Extracted data entries:
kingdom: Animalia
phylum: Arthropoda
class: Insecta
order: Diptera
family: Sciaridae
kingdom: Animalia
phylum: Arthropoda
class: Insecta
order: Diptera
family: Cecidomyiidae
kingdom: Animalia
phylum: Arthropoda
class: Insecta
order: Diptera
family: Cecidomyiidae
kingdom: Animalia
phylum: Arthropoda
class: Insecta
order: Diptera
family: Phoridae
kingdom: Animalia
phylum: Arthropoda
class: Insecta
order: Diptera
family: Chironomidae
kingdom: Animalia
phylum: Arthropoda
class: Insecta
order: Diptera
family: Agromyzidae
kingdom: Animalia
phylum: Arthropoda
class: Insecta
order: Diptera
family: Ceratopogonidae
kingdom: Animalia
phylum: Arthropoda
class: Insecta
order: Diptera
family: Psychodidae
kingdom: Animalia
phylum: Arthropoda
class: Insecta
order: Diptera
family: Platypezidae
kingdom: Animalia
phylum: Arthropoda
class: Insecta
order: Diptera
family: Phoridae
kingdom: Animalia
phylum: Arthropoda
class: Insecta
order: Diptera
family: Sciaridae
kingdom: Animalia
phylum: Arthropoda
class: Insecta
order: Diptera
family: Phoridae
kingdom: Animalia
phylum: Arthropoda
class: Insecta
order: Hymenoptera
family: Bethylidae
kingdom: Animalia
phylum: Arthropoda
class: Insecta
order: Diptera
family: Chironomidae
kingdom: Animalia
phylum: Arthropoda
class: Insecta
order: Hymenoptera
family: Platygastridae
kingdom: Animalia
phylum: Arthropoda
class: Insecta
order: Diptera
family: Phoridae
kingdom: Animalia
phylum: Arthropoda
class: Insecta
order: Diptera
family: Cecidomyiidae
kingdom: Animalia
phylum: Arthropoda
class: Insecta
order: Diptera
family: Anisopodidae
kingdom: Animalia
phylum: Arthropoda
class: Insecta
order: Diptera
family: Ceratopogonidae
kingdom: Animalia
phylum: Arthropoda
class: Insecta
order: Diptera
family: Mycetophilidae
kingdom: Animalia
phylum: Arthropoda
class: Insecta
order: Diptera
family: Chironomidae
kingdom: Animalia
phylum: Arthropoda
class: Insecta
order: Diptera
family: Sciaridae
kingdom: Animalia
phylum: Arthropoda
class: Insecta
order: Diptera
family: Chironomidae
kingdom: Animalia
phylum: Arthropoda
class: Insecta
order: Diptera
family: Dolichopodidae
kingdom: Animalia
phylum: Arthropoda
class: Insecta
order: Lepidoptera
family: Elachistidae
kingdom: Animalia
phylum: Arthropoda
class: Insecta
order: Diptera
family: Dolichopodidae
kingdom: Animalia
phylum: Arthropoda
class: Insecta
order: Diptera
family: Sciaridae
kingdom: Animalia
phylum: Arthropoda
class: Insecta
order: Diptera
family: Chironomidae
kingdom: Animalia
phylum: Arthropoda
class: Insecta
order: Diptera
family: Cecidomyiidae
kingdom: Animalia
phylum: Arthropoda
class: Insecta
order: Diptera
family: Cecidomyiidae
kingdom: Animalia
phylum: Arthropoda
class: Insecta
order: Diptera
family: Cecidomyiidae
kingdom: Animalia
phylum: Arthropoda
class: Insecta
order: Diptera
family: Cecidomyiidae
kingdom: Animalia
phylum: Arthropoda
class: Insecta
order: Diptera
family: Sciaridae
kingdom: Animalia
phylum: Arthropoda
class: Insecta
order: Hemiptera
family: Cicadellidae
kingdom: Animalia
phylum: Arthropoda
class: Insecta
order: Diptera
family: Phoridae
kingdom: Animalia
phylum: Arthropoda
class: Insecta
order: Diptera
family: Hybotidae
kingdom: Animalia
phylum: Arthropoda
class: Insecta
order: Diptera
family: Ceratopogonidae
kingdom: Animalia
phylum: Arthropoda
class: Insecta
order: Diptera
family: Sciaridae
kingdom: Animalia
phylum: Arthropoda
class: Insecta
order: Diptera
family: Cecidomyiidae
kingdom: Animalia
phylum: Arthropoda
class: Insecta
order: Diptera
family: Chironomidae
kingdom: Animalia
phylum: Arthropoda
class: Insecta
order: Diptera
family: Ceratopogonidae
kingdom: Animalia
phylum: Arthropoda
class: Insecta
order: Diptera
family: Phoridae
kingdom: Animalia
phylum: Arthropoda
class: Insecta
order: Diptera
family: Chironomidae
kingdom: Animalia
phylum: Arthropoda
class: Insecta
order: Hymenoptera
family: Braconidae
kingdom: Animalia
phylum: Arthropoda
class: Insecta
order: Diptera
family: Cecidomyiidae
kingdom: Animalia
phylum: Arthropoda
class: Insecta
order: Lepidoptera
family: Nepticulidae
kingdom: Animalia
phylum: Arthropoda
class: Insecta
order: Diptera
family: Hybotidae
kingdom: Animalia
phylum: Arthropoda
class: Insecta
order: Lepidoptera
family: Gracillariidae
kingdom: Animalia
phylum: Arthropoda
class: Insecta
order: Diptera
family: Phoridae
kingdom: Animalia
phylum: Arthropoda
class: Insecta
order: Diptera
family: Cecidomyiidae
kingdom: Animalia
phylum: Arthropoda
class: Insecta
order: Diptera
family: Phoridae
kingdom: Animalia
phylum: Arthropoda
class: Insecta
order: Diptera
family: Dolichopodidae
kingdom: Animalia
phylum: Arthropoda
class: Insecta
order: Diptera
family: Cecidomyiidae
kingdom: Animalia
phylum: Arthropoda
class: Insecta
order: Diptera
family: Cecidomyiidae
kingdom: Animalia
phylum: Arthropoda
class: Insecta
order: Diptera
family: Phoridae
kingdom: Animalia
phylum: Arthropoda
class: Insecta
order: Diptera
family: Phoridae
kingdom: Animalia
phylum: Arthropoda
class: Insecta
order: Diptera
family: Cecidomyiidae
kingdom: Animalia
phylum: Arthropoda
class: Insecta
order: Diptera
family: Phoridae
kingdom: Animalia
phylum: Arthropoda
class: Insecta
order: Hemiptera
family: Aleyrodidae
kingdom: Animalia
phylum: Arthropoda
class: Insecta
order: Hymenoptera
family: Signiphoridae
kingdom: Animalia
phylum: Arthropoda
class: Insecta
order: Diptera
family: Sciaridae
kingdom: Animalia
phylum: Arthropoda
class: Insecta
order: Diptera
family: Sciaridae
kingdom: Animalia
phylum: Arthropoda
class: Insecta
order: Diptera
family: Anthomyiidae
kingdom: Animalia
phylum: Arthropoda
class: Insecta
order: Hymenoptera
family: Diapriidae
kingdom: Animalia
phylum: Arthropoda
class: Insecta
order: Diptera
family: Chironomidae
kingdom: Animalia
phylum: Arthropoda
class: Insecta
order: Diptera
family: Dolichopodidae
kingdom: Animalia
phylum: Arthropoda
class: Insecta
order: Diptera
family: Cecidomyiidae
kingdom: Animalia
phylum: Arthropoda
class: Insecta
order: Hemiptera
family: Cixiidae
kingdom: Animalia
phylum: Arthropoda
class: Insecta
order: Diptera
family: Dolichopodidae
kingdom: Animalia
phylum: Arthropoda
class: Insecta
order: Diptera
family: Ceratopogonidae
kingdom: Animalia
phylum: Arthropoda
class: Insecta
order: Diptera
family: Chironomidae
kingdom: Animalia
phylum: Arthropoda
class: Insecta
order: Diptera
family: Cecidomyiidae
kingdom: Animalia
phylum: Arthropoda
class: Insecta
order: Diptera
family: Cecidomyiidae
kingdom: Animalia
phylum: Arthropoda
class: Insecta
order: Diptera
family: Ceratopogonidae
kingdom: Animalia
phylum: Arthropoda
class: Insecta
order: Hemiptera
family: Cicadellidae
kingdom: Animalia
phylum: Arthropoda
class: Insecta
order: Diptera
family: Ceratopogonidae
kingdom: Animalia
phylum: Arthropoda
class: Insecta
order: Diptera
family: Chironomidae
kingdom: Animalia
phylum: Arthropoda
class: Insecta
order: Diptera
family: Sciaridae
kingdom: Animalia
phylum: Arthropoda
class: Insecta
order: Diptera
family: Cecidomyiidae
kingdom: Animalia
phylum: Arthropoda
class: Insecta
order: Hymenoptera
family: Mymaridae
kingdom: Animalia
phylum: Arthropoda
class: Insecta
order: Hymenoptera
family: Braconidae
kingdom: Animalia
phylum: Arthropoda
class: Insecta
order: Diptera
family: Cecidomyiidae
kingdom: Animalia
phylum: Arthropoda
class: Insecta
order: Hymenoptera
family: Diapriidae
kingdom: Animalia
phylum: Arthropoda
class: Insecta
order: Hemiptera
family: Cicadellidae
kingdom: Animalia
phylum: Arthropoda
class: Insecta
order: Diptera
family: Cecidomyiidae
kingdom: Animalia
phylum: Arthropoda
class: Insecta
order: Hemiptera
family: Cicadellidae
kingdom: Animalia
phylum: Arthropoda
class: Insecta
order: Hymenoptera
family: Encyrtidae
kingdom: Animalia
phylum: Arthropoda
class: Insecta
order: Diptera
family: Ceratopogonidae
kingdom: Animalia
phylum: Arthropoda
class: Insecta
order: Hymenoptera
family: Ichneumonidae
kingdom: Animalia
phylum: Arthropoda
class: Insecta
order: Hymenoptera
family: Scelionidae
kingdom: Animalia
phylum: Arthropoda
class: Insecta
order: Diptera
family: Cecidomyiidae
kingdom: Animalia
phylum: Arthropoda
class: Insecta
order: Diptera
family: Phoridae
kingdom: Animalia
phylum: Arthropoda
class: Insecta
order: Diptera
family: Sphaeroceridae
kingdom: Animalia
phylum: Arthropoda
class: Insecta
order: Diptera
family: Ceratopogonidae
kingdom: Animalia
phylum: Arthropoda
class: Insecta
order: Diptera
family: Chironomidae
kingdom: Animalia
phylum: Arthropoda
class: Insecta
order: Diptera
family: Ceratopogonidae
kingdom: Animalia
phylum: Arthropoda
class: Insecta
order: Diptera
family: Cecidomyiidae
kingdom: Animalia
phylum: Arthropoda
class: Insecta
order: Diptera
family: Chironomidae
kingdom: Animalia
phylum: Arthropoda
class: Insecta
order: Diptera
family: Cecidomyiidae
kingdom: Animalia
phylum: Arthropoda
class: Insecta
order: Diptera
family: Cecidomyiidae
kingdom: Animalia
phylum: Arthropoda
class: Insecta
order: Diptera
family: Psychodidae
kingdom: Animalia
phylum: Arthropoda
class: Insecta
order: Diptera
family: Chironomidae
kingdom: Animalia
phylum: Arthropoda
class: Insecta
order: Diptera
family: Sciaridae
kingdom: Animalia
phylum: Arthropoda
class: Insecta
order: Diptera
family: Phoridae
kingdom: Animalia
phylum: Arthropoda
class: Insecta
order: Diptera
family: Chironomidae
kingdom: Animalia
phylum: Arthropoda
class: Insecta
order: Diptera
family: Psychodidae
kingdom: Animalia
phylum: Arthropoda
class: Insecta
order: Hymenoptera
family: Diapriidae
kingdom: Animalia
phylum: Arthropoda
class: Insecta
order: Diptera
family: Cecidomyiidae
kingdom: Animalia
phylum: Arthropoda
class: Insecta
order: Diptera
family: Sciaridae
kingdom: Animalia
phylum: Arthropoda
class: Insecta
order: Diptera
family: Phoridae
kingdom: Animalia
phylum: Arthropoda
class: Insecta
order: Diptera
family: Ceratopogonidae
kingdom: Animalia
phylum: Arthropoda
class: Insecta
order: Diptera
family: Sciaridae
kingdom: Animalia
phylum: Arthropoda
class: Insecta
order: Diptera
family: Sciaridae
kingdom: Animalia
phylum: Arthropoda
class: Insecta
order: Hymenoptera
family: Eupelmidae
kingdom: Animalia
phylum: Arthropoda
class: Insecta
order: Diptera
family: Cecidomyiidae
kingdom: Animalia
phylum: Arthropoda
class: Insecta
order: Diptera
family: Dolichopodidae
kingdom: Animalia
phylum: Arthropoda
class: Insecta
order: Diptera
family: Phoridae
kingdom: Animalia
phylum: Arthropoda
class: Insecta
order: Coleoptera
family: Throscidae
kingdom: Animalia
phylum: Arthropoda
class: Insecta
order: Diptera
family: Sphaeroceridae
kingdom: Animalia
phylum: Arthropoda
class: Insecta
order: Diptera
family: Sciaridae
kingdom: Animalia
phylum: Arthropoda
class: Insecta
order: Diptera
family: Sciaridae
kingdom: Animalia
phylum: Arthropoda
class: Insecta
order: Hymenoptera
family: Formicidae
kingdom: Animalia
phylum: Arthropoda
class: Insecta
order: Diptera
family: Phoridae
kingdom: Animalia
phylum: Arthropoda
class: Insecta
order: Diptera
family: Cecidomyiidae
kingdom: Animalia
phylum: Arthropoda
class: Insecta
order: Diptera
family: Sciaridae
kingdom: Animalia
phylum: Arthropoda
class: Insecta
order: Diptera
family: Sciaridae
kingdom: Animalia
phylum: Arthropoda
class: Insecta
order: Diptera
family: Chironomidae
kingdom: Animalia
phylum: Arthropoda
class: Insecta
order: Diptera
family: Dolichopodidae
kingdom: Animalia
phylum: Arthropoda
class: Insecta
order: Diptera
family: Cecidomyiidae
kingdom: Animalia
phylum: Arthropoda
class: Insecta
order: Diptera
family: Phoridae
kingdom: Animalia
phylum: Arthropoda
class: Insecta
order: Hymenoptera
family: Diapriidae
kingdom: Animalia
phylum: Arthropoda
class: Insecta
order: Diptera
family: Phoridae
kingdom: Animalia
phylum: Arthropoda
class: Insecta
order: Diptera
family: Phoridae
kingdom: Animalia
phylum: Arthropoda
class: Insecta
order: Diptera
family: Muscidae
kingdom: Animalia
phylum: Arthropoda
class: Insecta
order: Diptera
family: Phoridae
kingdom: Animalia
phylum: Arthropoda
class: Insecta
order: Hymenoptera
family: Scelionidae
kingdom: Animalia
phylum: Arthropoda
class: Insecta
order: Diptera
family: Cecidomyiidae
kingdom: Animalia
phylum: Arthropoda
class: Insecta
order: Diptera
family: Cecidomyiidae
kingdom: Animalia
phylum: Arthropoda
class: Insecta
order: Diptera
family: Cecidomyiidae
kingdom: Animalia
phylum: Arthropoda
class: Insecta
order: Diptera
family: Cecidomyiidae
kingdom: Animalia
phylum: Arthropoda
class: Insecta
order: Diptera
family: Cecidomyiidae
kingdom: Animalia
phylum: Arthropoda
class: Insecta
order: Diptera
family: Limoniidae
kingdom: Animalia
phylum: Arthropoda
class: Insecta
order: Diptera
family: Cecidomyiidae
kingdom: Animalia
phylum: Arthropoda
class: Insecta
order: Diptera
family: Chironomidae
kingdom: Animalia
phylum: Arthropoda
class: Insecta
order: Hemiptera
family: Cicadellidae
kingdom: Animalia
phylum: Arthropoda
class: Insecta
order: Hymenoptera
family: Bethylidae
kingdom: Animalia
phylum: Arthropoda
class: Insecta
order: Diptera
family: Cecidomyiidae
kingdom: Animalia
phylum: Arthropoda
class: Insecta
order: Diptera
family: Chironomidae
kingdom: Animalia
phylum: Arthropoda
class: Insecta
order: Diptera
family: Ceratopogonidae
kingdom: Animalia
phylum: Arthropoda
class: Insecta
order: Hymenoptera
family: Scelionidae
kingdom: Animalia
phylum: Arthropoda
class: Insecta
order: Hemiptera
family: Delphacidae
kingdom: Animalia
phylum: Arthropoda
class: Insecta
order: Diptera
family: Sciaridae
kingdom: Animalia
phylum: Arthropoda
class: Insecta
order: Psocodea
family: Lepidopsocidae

--- What is expected ---
Copy, without changes, the lines from the start of the records through the line containing "family: Anisopodidae", and include both ends.

--- Answer for this exercise ---
kingdom: Animalia
phylum: Arthropoda
class: Insecta
order: Diptera
family: Sciaridae
kingdom: Animalia
phylum: Arthropoda
class: Insecta
order: Diptera
family: Cecidomyiidae
kingdom: Animalia
phylum: Arthropoda
class: Insecta
order: Diptera
family: Cecidomyiidae
kingdom: Animalia
phylum: Arthropoda
class: Insecta
order: Diptera
family: Phoridae
kingdom: Animalia
phylum: Arthropoda
class: Insecta
order: Diptera
family: Chironomidae
kingdom: Animalia
phylum: Arthropoda
class: Insecta
order: Diptera
family: Agromyzidae
kingdom: Animalia
phylum: Arthropoda
class: Insecta
order: Diptera
family: Ceratopogonidae
kingdom: Animalia
phylum: Arthropoda
class: Insecta
order: Diptera
family: Psychodidae
kingdom: Animalia
phylum: Arthropoda
class: Insecta
order: Diptera
family: Platypezidae
kingdom: Animalia
phylum: Arthropoda
class: Insecta
order: Diptera
family: Phoridae
kingdom: Animalia
phylum: Arthropoda
class: Insecta
order: Diptera
family: Sciaridae
kingdom: Animalia
phylum: Arthropoda
class: Insecta
order: Diptera
family: Phoridae
kingdom: Animalia
phylum: Arthropoda
class: Insecta
order: Hymenoptera
family: Bethylidae
kingdom: Animalia
phylum: Arthropoda
class: Insecta
order: Diptera
family: Chironomidae
kingdom: Animalia
phylum: Arthropoda
class: Insecta
order: Hymenoptera
family: Platygastridae
kingdom: Animalia
phylum: Arthropoda
class: Insecta
order: Diptera
family: Phoridae
kingdom: Animalia
phylum: Arthropoda
class: Insecta
order: Diptera
family: Cecidomyiidae
kingdom: Animalia
phylum: Arthropoda
class: Insecta
order: Diptera
family: Anisopodidae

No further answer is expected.